--- START ---

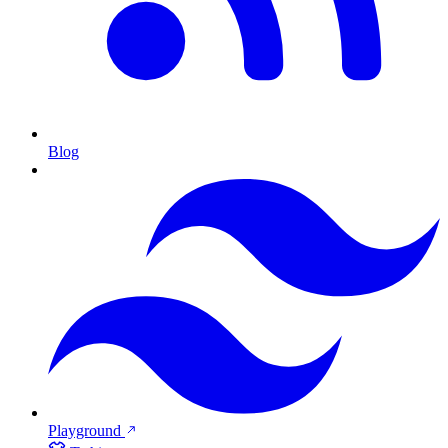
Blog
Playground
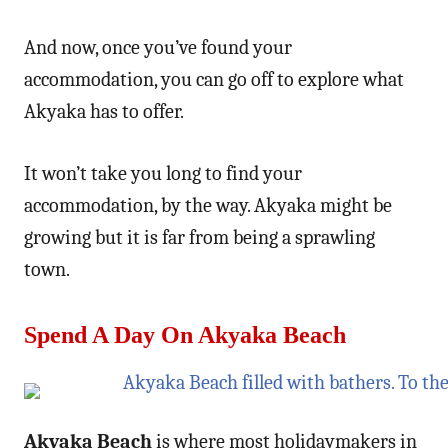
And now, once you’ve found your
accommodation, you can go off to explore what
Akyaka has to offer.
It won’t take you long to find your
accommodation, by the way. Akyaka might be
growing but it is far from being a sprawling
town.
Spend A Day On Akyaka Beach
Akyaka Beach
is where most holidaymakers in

--- END ---
--- START ---

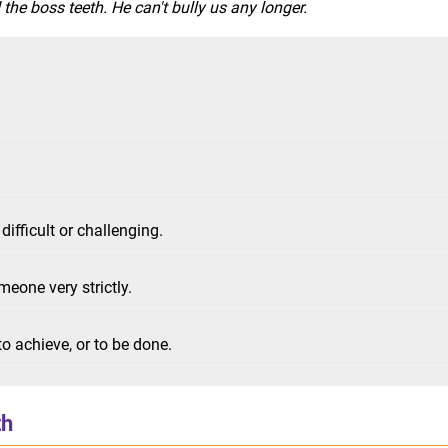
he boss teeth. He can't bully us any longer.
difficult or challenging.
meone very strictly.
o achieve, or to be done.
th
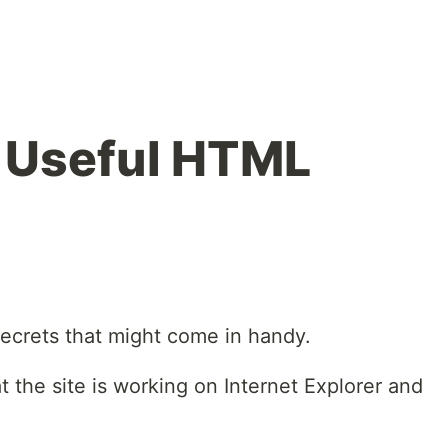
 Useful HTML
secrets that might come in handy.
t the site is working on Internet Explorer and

--- END ---

**ASSIGNMENT**
Copy the rows from the line containing "Useful HTML" through the line containing "t the site is", inclusive, with each character reproduced precisely.

**SOLUTION BELOW**
 Useful HTML
secrets that might come in handy.
t the site is working on Internet Explorer and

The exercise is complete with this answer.